Should we raise or lower tuition fees at Israel's public universities? The fact that there are valid arguments at both ends of the polarized spectrum has not proven very conducive for solving one of the most serious problems currently deepening the country's academic crisis. But there is a third tuition option for solving this issue, one that connects between the compelling facts underlying the two opposing positions, and brings them together with additional elements barely visible on today's public radar.

Twenty years ago, undergraduate tuition fees at public American universities were 8.5 percent of U.S. GDP per capita (the common measure for living standards). In Israel, undergraduate tuition was 15 percent of the country's GDP per capita. Since then, the two countries have switched places - in the 2005/2006 academic year, the ratio of tuition to GDP per capita rose to 14.7 percent in the U.S. and fell to 9.6 percent in Israel.

When this is the only vantage point that one takes on the issue, it is not hard to understand the insistence by some that Israel's tuition fees be raised.

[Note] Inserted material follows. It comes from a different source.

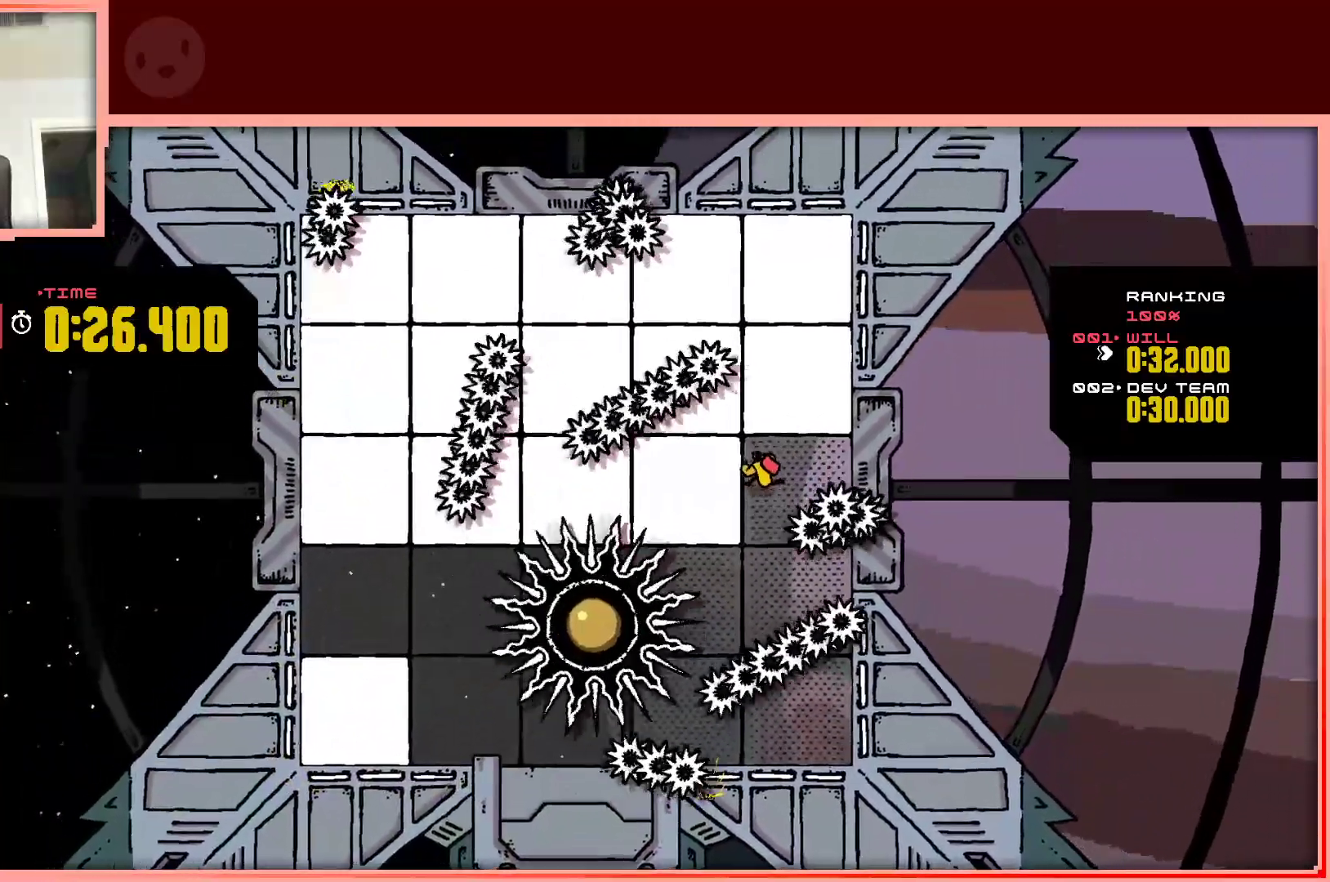
{"keys": ["right", "up"], "events": [[150, "up", "down"], [200, "left", "up"], [250, "right", "down"]]}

In addition, a university graduate is more likely to find employment than a high-school graduate, while individuals with BAs earn more on average, as well. Hence, it is only fair that students be required to finance their education.

On the other hand, the higher the share of college graduates in the population, the greater the national ability to assimilate, utilize and develop new technologies and managerial abilities - which benefits the entire society, including those who never stepped foot inside a university. Therefore, there is justification for society's participation in funding academic studies (this does not even take into account the fact that a large part of academia's cost is the funding of basic research).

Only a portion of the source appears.